Though the company would not confirm the redundancies, officials in Tokyo said job cuts at the plant in Livingston, West Lothian, were under consideration as it restructures amid the prolonged slump in the global chip market. The plant makes Dram chips used in mobile phones and laptop PCs, products for which demand has collapsed since late last year.

Daniel Mathieson, an NEC official, said: "Two months ago we cut staff in the US, and now we're examining how to restructure the UK, as well as China and other areas. Asked if this could include lay-offs in Livingston, he added: "We can't rule it out."

In April, Motorola, the US chip and telecoms equipment maker, announced that it would close its Scottish mobile phone manufacturing plant in nearby Bathgate, with the elimination of 3,200 jobs. NEC has invested more than £1bn in Livingston since 1981, including £80m in 2000 to develop low-powered chips for mobile handsets.
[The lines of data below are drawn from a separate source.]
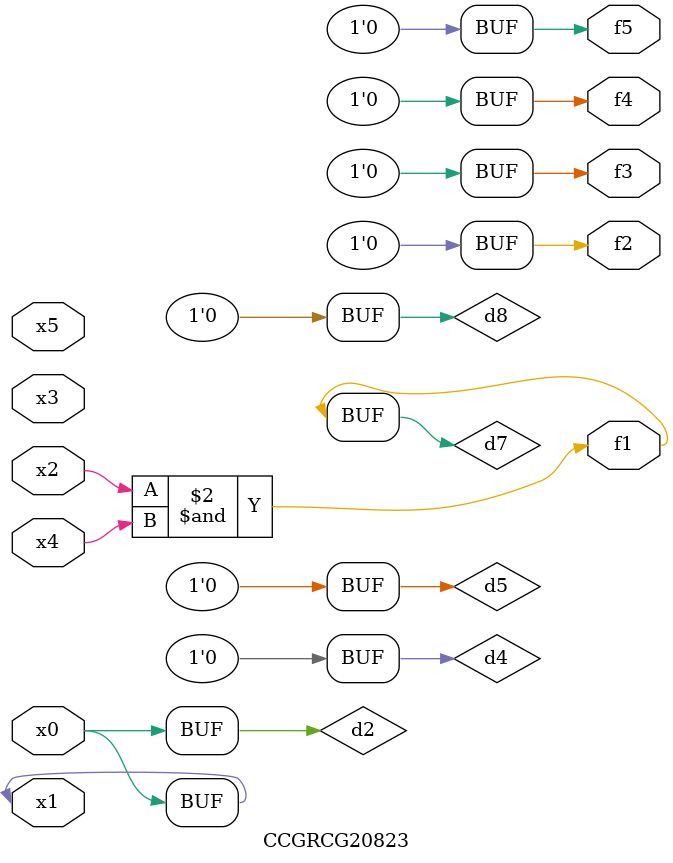
<source format=v>
module CCGRCG20823(
	input x0, x1, x2, x3, x4, x5,
	output f1, f2, f3, f4, f5
);

	wire d1, d2, d3, d4, d5, d6, d7, d8, d9;

	nand (d1, x1);
	buf (d2, x0, x1);
	nand (d3, x2, x4);
	and (d4, d1, d2);
	and (d5, d1, d2);
	nand (d6, d1, d3);
	not (d7, d3);
	xor (d8, d5);
	nor (d9, d5, d6);
	assign f1 = d7;
	assign f2 = d8;
	assign f3 = d8;
	assign f4 = d8;
	assign f5 = d8;
endmodule

</source>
Details of NEC's restructuring for individual factories are due later this month. In April, NEC said it would halt the Scottish plant's production of Dram chips by March 2003 and shift output to more profitable products but it added that no redundancies were planned.

Reports in the Japanese press yesterday said NEC had decided to phase out Dram production a year earlier than planned and would negotiate lay-offs with unions. The reports said NEC had not decided how many to lay off.